TASK DIRECTIONS
Across the entries below, how many lines include the word "Figure"? Reply with only the number.

══ SUPPLIED DATA

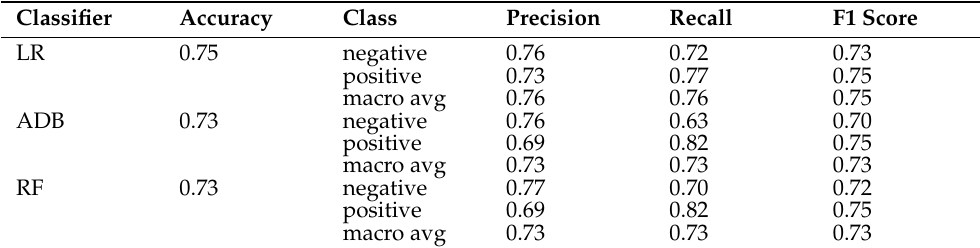
Table 7. Experimental results of ML models with original sentiments using TF-IDF.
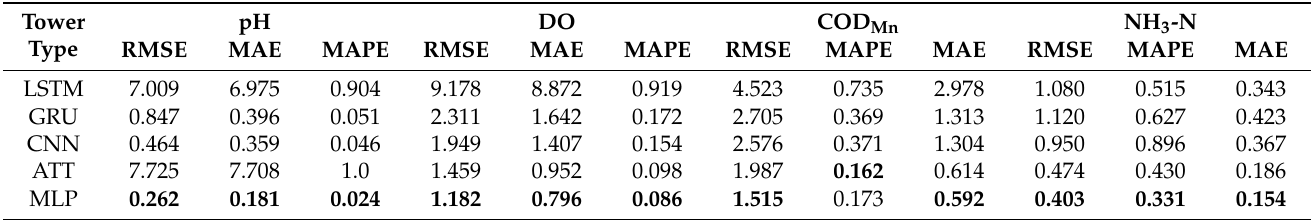
Table 7. The performance comparison of tower structures in the Multi-Task-GH model.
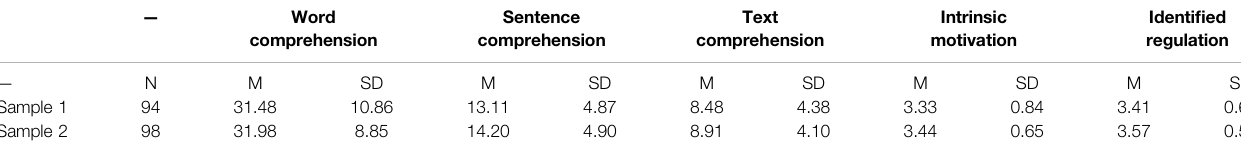
TABLE 3 | Means and standard deviations of the dependent variables at t2 by sample.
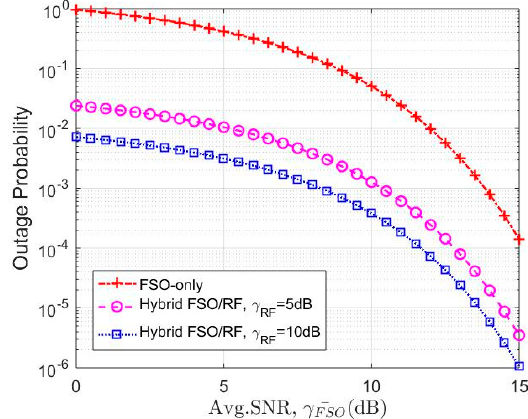
Figure 3. Probability as a function of average SNR of FSO link.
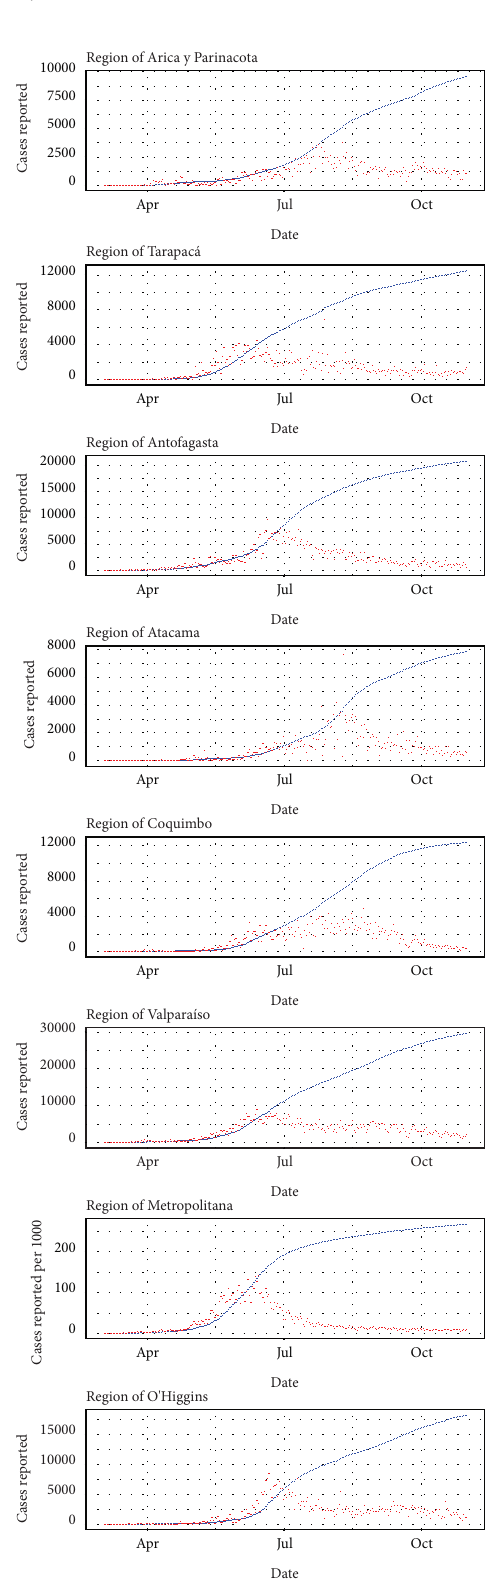
Figure 14: Cumulative (in blue) and daily (in red) number of infected by COVID-19 in the most afected regions of Chile. Te data record covers from March 22 to November 30, 2020. Te daily cases are magnifed by 25 to better appreciate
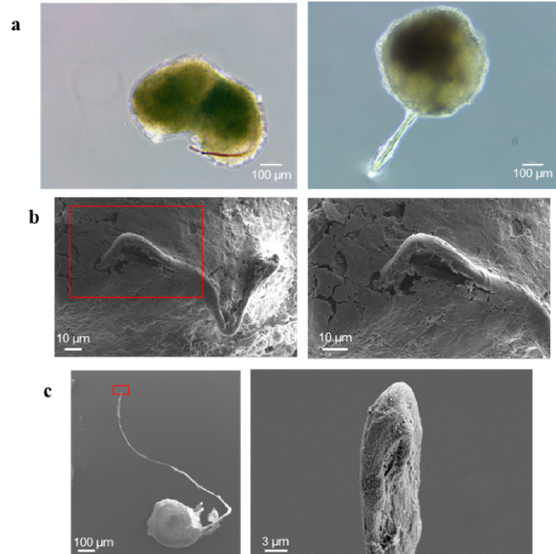
Figure 6. Vasculogenic mimicry-like phenomenon. ( a ) Images of some representative spheroids containing tubules observed by optical microscopy; the size bar is 100 µ m. ( b , c ) SEM images of representative spheroids presenting tubules: ( b ) shows the tubule exiting from the spheroid; ( c ) shows the tip of the tubule; each red rectangle encloses the microscope field shown, in higher magnification, on the image on the right, highlighting the cavity of the tubule. The size bar is 10 µ m in ( b ), 100 and 3 µ m in ( c ), in order from the left to the right image.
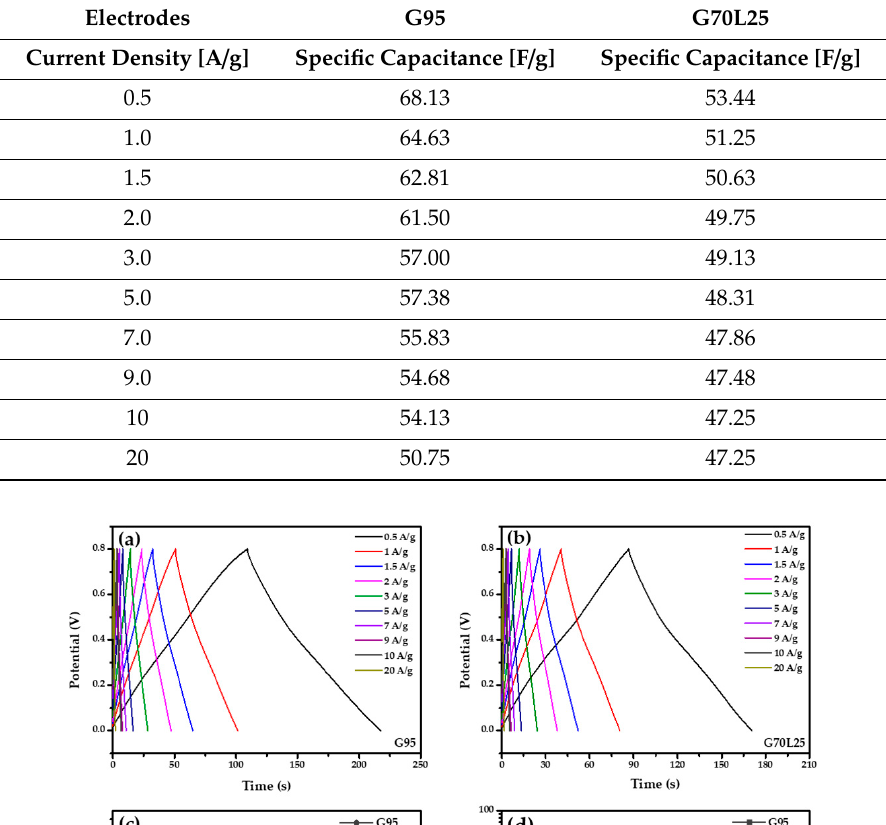
Table 1. The specific capacitance of G95 and G70L25 according to current density.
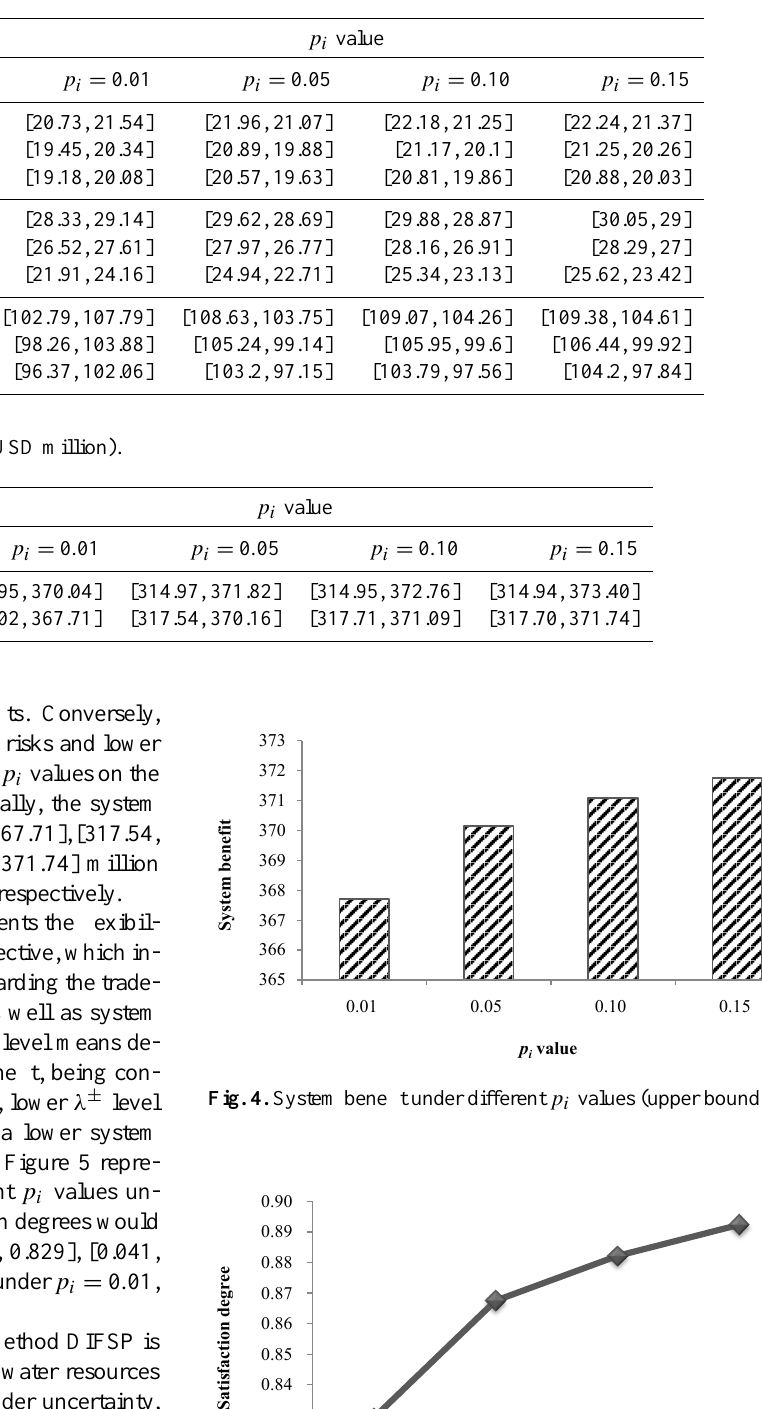
Table 7. Water resources supplies under different p i values (millionm 3 ) .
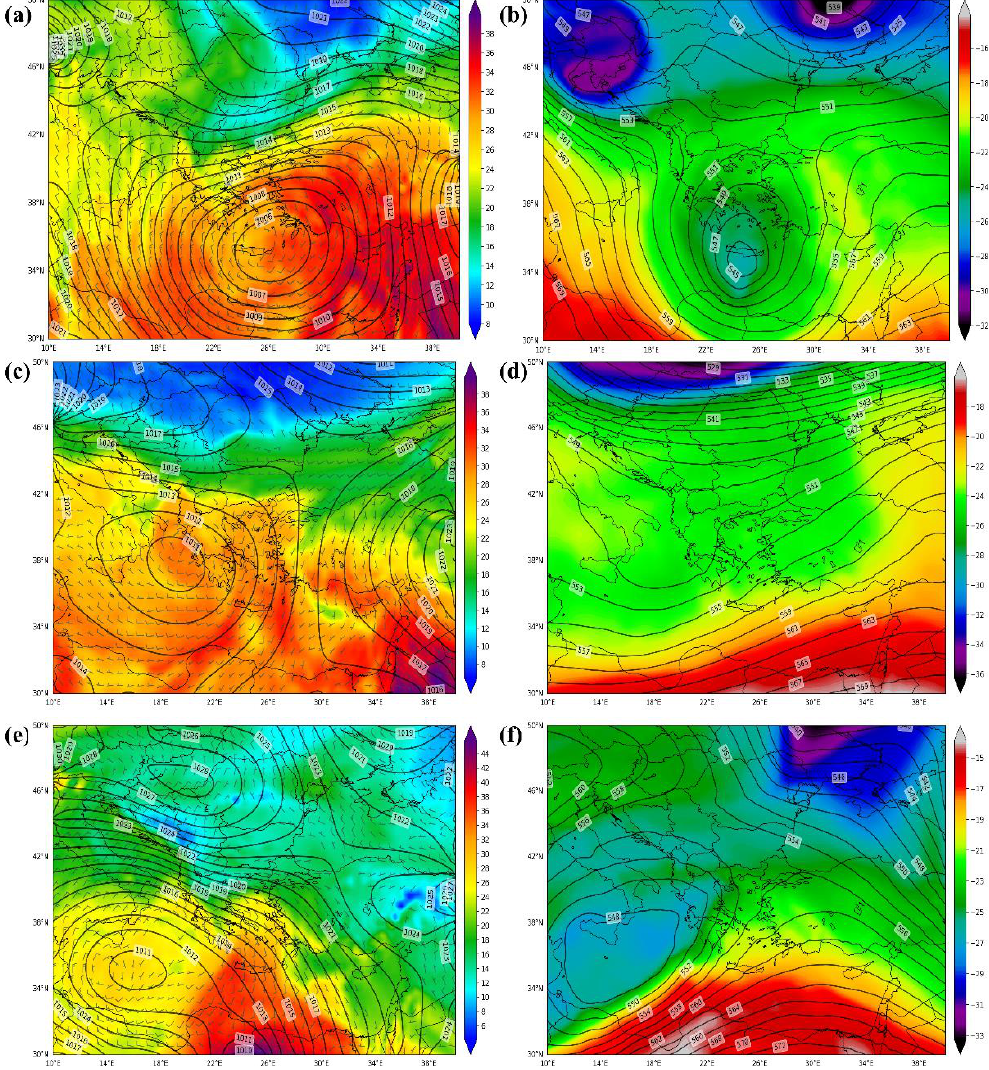
Figure 3. As in Figure 2 but for 11 December 2011, 0400 UTC ( a , b ), 2 January 2011, 1500 UTC ( c , d ), and 3 February 2011, 0600 UTC ( e , f ).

════

ANSWER TO THIS TASK
4